Sometimes you don’t know it was a “last.” You hear it over and over but feeling it is cringy. You forgot to savor.
Years ago I read a book of BETH Moore’s where she said she woke her kids up every morning. She knew it was controversial. Some would think it was spoiling but when she explained herself I knew I would be doing the same thing for as long as I possibly could. The real world will be so harsh. They will have the rest of their life to wake up to that harsh alarm. While they are with me I can make their mornings a joyful experience. I took it on as my mission.
While I have them set their alarm, I come in right before to make sure their wake up time is pleasant. I have this desire for mornings to be a vision of their purpose for all God can give them for a day; To only see one day at a time and not worry about the future or past.
This morning was my senior’s last day of high school. She jumped out of bed before her alarm. So when I came to wake her, I was excited to see that she was already up and going.
It wasn’t until she left for her final exam that I realized that I had woken her up for school for the last time yesterday. I didn’t know yesterday that it would be the last time.
My baby girl will leave for college in 2 1/12 months. All these mornings of prep will be for her to decide how to wake up, how she will take on the day.
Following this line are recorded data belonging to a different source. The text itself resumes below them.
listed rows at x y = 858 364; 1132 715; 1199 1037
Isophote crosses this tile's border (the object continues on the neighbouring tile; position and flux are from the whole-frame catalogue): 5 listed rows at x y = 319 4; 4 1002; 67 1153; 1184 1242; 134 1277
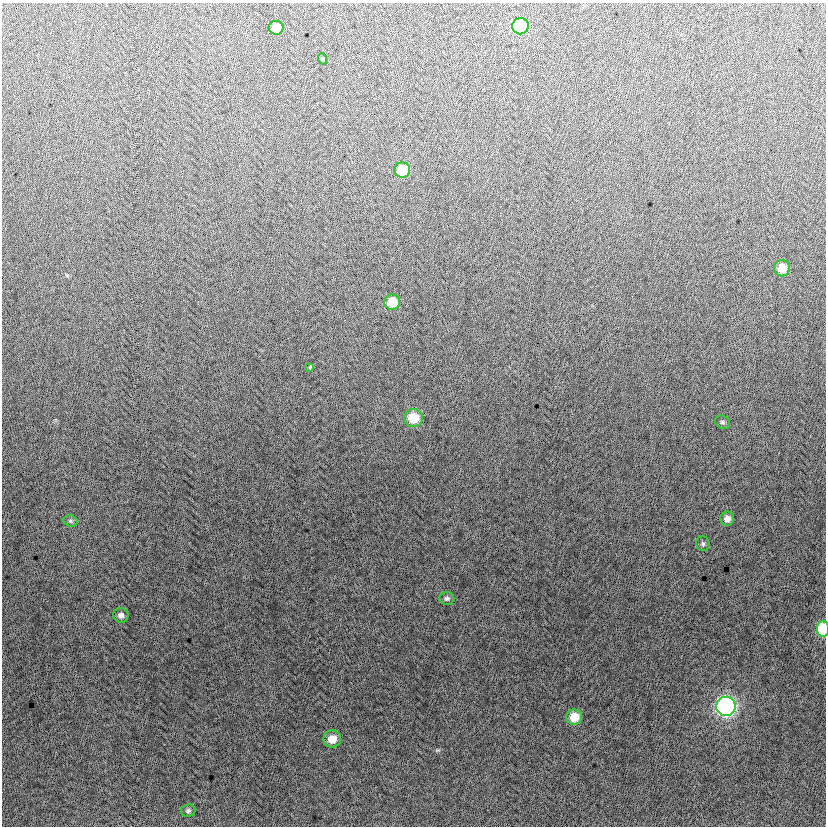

I didn’t know to savor it or basque in the moment. I thought it would be this morning.
Mostly I didn’t know that my stoic self would burst into tears as my independent daughter rushed out the door saying, “last day of school, ever”.
Of course I rebutted, “ we never stop going to school in real life,”because I’m THAT mom; but in all actuality, it’s her last.
My heart gleamed with pride, but for some reason, my eyes won’t stop leaking tears down my face.
Motherhood is such a contradiction. It is not for the weak. Sending love to all my fellow proud mommas! Cheer them on with leaky eyes and swollen hearts. I see you!